Sometime ago, I did a post on how I work with Atom to develop Clojure and ClojureScript projects. It is in Portuguese, so I’m gonna re-visit the subject and also update with my current workflow.

There are two packages that I have to install to work with Clojure: lisp-paredit and chlorine. Without lisp-paredit, when I start a newline, the indentation gets all sorts of problematic. I use it on “strict mode” and use the tools to slurp/barf forward only. As for chlorine, it is needed to have autocomplete, evaluation, show documentation, goto var definition and so on. Last, I use also parinfer so I can remove whole lines of text and parinfer will infer the correct closing of parenthesis for me (most of the time at least).

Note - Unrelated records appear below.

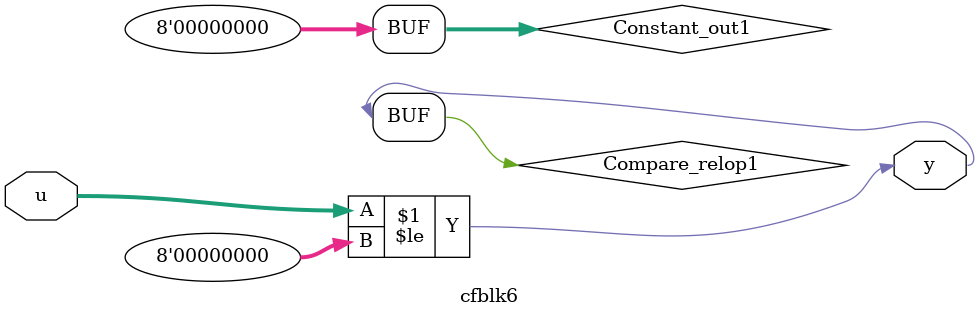
<source format=v>



`timescale 1 ns / 1 ns

module cfblk6
          (u,
           y);


  input   [7:0] u;  // uint8
  output  y;


  wire [7:0] Constant_out1;  // uint8
  wire Compare_relop1;


  assign Constant_out1 = 8'b00000000;



  assign Compare_relop1 = u <= Constant_out1;



  assign y = Compare_relop1;

endmodule  // cfblk6


</source>
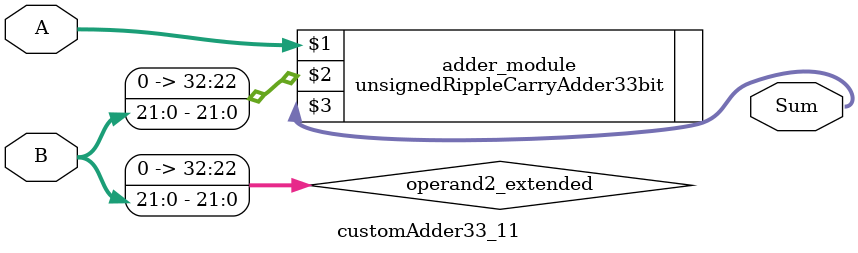
<source format=v>
module customAdder33_11(
                        input [32 : 0] A,
                        input [21 : 0] B,
                        
                        output [33 : 0] Sum
                );

        wire [32 : 0] operand2_extended;
        
        assign operand2_extended =  {11'b0, B};
        
        unsignedRippleCarryAdder33bit adder_module(
            A,
            operand2_extended,
            Sum
        );
        
        endmodule
        
</source>
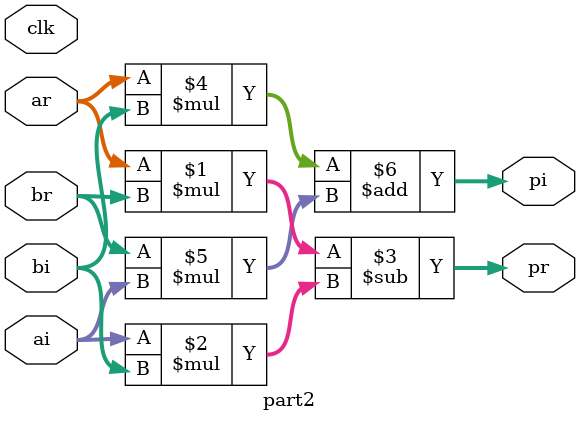
<source format=v>
module part2 #(parameter AWIDTH = 18, BWIDTH = 18)
(
    input clk,
    input signed [AWIDTH-1:0] ar, ai,
    input signed [BWIDTH-1:0] br, bi,
    output signed [AWIDTH+BWIDTH+1:0] pr, pi
    );
 
 assign pr = ar*br - ai*bi;
 assign pi = ar*bi + br*ai;
 
    
endmodule

</source>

Now, how exactly do I work with Clojure? When you use lein or boot, you’ll get a nREPL port. This is not the port you use with Chlorine, so I need a bit more of work. I can’t just start a REPL with lein repl or clj, I need to inform the tool to open a socket-repl server. The JVM option needed is: '-Dclojure.server.myrepl={:port,5555,:accept,clojure.core.server/repl}'. So, the commands below are what I use with lein or clj:

JAVA_OPTS='-Dclojure.server.myrepl={:port,5555,:accept,clojure.core.server/repl}' lein repl

or

clj -J'-Dclojure.server.myrepl={:port,5555,:accept,clojure.core.server/repl}'

This will open a REPL at port 5555 (or I can change the port if necessary). Then, it’s time to fire up the Atom’s command palette and select “Connect Clojure Socket REPL”, put 5555 on the port, and connect. Then, I’ll use “Refresh Namespaces” or “Load file” command to load my latest version of code into the REPL, and start working.